Below is a listing; reproduce each line of it exactly.

========================================

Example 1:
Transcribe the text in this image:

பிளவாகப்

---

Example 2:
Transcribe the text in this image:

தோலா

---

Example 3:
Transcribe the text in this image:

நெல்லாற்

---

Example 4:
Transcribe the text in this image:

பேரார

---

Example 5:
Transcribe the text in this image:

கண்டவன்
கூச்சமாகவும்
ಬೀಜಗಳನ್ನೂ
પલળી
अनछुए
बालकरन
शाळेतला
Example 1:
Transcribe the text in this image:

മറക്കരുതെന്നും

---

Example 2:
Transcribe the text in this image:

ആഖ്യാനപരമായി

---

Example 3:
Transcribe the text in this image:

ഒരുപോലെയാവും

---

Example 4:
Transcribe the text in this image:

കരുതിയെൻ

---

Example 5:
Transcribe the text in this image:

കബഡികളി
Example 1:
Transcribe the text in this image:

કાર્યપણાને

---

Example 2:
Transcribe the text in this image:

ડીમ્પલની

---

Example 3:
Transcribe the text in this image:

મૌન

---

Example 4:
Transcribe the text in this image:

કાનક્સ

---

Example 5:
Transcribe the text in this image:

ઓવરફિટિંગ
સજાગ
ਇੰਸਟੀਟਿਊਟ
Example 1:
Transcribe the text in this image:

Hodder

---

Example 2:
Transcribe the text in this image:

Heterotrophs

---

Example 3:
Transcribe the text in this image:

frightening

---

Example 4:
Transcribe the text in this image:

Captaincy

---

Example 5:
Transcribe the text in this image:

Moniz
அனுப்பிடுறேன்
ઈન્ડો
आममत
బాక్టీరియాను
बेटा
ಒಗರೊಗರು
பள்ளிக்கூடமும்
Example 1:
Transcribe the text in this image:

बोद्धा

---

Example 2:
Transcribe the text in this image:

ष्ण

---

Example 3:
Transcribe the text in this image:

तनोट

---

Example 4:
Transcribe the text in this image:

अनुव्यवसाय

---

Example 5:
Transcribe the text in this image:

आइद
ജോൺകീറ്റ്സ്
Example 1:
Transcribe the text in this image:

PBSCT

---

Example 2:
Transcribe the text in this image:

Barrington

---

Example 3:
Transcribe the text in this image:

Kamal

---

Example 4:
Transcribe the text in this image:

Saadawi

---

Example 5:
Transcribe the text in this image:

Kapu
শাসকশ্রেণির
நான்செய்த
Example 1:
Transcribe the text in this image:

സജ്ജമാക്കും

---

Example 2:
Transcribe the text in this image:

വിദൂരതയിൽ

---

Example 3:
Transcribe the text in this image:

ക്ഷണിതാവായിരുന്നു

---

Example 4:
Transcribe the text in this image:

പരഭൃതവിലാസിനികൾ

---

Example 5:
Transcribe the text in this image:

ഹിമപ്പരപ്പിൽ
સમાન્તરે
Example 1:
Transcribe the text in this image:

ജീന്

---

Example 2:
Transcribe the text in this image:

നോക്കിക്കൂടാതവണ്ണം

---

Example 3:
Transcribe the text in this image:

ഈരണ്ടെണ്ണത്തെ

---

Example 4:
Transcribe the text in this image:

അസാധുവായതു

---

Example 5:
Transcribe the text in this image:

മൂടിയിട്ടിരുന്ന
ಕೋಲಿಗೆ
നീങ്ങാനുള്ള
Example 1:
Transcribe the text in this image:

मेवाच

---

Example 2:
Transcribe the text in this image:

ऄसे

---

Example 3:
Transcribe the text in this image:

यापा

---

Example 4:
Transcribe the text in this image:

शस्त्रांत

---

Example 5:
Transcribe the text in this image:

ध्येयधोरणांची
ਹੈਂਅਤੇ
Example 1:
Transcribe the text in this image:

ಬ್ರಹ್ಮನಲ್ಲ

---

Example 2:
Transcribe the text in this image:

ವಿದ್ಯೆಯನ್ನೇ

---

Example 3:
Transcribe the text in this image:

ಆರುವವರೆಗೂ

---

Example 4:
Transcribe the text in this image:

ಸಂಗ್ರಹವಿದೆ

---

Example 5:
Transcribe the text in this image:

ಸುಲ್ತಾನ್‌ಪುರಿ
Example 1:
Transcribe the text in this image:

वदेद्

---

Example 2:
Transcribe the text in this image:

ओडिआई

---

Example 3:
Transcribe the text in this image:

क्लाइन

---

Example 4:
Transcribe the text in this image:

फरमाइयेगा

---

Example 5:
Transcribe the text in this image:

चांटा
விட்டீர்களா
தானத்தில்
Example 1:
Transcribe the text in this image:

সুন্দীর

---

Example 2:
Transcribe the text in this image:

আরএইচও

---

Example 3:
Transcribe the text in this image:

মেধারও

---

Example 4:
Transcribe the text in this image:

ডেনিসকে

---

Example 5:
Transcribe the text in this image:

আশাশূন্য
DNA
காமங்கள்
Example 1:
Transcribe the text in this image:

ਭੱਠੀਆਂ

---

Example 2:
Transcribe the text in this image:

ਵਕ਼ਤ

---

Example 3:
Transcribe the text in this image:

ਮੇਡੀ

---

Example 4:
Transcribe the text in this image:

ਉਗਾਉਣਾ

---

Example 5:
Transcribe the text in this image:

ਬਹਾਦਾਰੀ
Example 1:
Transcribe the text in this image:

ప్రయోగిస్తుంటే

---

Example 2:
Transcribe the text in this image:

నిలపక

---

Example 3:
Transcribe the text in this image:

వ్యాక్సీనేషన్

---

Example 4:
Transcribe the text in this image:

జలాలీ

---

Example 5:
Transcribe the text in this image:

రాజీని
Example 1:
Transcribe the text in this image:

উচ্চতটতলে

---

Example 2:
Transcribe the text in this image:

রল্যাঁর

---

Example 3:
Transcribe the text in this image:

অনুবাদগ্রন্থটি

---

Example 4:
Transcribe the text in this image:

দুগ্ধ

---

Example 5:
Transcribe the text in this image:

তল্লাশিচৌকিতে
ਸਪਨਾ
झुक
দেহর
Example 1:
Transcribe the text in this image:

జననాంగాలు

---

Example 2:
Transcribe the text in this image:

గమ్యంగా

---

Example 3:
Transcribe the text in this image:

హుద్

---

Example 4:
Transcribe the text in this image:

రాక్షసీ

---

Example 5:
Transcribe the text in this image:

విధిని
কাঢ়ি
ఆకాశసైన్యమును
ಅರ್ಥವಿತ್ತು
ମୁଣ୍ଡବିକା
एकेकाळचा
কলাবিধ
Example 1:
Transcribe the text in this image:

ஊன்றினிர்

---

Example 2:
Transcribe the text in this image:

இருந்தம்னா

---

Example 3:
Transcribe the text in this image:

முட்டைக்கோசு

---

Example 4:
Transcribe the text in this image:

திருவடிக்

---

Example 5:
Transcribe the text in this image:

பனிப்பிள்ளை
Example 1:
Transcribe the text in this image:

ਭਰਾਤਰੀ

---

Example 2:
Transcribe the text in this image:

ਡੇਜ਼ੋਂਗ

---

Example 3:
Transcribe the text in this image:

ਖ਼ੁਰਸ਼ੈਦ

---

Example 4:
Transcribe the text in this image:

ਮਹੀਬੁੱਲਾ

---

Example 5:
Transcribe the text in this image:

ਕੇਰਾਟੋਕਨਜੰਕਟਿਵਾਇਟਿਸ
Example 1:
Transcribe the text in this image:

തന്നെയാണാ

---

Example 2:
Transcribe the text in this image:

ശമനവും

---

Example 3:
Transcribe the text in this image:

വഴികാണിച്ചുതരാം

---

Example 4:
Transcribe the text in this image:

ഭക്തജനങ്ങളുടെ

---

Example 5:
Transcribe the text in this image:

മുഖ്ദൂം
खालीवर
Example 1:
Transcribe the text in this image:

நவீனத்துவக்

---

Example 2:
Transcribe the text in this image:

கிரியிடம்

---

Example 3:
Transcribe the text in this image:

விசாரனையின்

========================================

# Solution to the problem
Example 1:
Transcribe the text in this image:

பிளவாகப்

---

Example 2:
Transcribe the text in this image:

தோலா

---

Example 3:
Transcribe the text in this image:

நெல்லாற்

---

Example 4:
Transcribe the text in this image:

பேரார

---

Example 5:
Transcribe the text in this image:

கண்டவன்
கூச்சமாகவும்
ಬೀಜಗಳನ್ನೂ
પલળી
अनछुए
बालकरन
शाळेतला
Example 1:
Transcribe the text in this image:

മറക്കരുതെന്നും

---

Example 2:
Transcribe the text in this image:

ആഖ്യാനപരമായി

---

Example 3:
Transcribe the text in this image:

ഒരുപോലെയാവും

---

Example 4:
Transcribe the text in this image:

കരുതിയെൻ

---

Example 5:
Transcribe the text in this image:

കബഡികളി
Example 1:
Transcribe the text in this image:

કાર્યપણાને

---

Example 2:
Transcribe the text in this image:

ડીમ્પલની

---

Example 3:
Transcribe the text in this image:

મૌન

---

Example 4:
Transcribe the text in this image:

કાનક્સ

---

Example 5:
Transcribe the text in this image:

ઓવરફિટિંગ
સજાગ
ਇੰਸਟੀਟਿਊਟ
Example 1:
Transcribe the text in this image:

Hodder

---

Example 2:
Transcribe the text in this image:

Heterotrophs

---

Example 3:
Transcribe the text in this image:

frightening

---

Example 4:
Transcribe the text in this image:

Captaincy

---

Example 5:
Transcribe the text in this image:

Moniz
அனுப்பிடுறேன்
ઈન્ડો
आममत
బాక్టీరియాను
बेटा
ಒಗರೊಗರು
பள்ளிக்கூடமும்
Example 1:
Transcribe the text in this image:

बोद्धा

---

Example 2:
Transcribe the text in this image:

ष्ण

---

Example 3:
Transcribe the text in this image:

तनोट

---

Example 4:
Transcribe the text in this image:

अनुव्यवसाय

---

Example 5:
Transcribe the text in this image:

आइद
ജോൺകീറ്റ്സ്
Example 1:
Transcribe the text in this image:

PBSCT

---

Example 2:
Transcribe the text in this image:

Barrington

---

Example 3:
Transcribe the text in this image:

Kamal

---

Example 4:
Transcribe the text in this image:

Saadawi

---

Example 5:
Transcribe the text in this image:

Kapu
শাসকশ্রেণির
நான்செய்த
Example 1:
Transcribe the text in this image:

സജ്ജമാക്കും

---

Example 2:
Transcribe the text in this image:

വിദൂരതയിൽ

---

Example 3:
Transcribe the text in this image:

ക്ഷണിതാവായിരുന്നു

---

Example 4:
Transcribe the text in this image:

പരഭൃതവിലാസിനികൾ

---

Example 5:
Transcribe the text in this image:

ഹിമപ്പരപ്പിൽ
સમાન્તરે
Example 1:
Transcribe the text in this image:

ജീന്

---

Example 2:
Transcribe the text in this image:

നോക്കിക്കൂടാതവണ്ണം

---

Example 3:
Transcribe the text in this image:

ഈരണ്ടെണ്ണത്തെ

---

Example 4:
Transcribe the text in this image:

അസാധുവായതു

---

Example 5:
Transcribe the text in this image:

മൂടിയിട്ടിരുന്ന
ಕೋಲಿಗೆ
നീങ്ങാനുള്ള
Example 1:
Transcribe the text in this image:

मेवाच

---

Example 2:
Transcribe the text in this image:

ऄसे

---

Example 3:
Transcribe the text in this image:

यापा

---

Example 4:
Transcribe the text in this image:

शस्त्रांत

---

Example 5:
Transcribe the text in this image:

ध्येयधोरणांची
ਹੈਂਅਤੇ
Example 1:
Transcribe the text in this image:

ಬ್ರಹ್ಮನಲ್ಲ

---

Example 2:
Transcribe the text in this image:

ವಿದ್ಯೆಯನ್ನೇ

---

Example 3:
Transcribe the text in this image:

ಆರುವವರೆಗೂ

---

Example 4:
Transcribe the text in this image:

ಸಂಗ್ರಹವಿದೆ

---

Example 5:
Transcribe the text in this image:

ಸುಲ್ತಾನ್‌ಪುರಿ
Example 1:
Transcribe the text in this image:

वदेद्

---

Example 2:
Transcribe the text in this image:

ओडिआई

---

Example 3:
Transcribe the text in this image:

क्लाइन

---

Example 4:
Transcribe the text in this image:

फरमाइयेगा

---

Example 5:
Transcribe the text in this image:

चांटा
விட்டீர்களா
தானத்தில்
Example 1:
Transcribe the text in this image:

সুন্দীর

---

Example 2:
Transcribe the text in this image:

আরএইচও

---

Example 3:
Transcribe the text in this image:

মেধারও

---

Example 4:
Transcribe the text in this image:

ডেনিসকে

---

Example 5:
Transcribe the text in this image:

আশাশূন্য
DNA
காமங்கள்
Example 1:
Transcribe the text in this image:

ਭੱਠੀਆਂ

---

Example 2:
Transcribe the text in this image:

ਵਕ਼ਤ

---

Example 3:
Transcribe the text in this image:

ਮੇਡੀ

---

Example 4:
Transcribe the text in this image:

ਉਗਾਉਣਾ

---

Example 5:
Transcribe the text in this image:

ਬਹਾਦਾਰੀ
Example 1:
Transcribe the text in this image:

ప్రయోగిస్తుంటే

---

Example 2:
Transcribe the text in this image:

నిలపక

---

Example 3:
Transcribe the text in this image:

వ్యాక్సీనేషన్

---

Example 4:
Transcribe the text in this image:

జలాలీ

---

Example 5:
Transcribe the text in this image:

రాజీని
Example 1:
Transcribe the text in this image:

উচ্চতটতলে

---

Example 2:
Transcribe the text in this image:

রল্যাঁর

---

Example 3:
Transcribe the text in this image:

অনুবাদগ্রন্থটি

---

Example 4:
Transcribe the text in this image:

দুগ্ধ

---

Example 5:
Transcribe the text in this image:

তল্লাশিচৌকিতে
ਸਪਨਾ
झुक
দেহর
Example 1:
Transcribe the text in this image:

జననాంగాలు

---

Example 2:
Transcribe the text in this image:

గమ్యంగా

---

Example 3:
Transcribe the text in this image:

హుద్

---

Example 4:
Transcribe the text in this image:

రాక్షసీ

---

Example 5:
Transcribe the text in this image:

విధిని
কাঢ়ি
ఆకాశసైన్యమును
ಅರ್ಥವಿತ್ತು
ମୁଣ୍ଡବିକା
एकेकाळचा
কলাবিধ
Example 1:
Transcribe the text in this image:

ஊன்றினிர்

---

Example 2:
Transcribe the text in this image:

இருந்தம்னா

---

Example 3:
Transcribe the text in this image:

முட்டைக்கோசு

---

Example 4:
Transcribe the text in this image:

திருவடிக்

---

Example 5:
Transcribe the text in this image:

பனிப்பிள்ளை
Example 1:
Transcribe the text in this image:

ਭਰਾਤਰੀ

---

Example 2:
Transcribe the text in this image:

ਡੇਜ਼ੋਂਗ

---

Example 3:
Transcribe the text in this image:

ਖ਼ੁਰਸ਼ੈਦ

---

Example 4:
Transcribe the text in this image:

ਮਹੀਬੁੱਲਾ

---

Example 5:
Transcribe the text in this image:

ਕੇਰਾਟੋਕਨਜੰਕਟਿਵਾਇਟਿਸ
Example 1:
Transcribe the text in this image:

തന്നെയാണാ

---

Example 2:
Transcribe the text in this image:

ശമനവും

---

Example 3:
Transcribe the text in this image:

വഴികാണിച്ചുതരാം

---

Example 4:
Transcribe the text in this image:

ഭക്തജനങ്ങളുടെ

---

Example 5:
Transcribe the text in this image:

മുഖ്ദൂം
खालीवर
Example 1:
Transcribe the text in this image:

நவீனத்துவக்

---

Example 2:
Transcribe the text in this image:

கிரியிடம்

---

Example 3:
Transcribe the text in this image:

விசாரனையின்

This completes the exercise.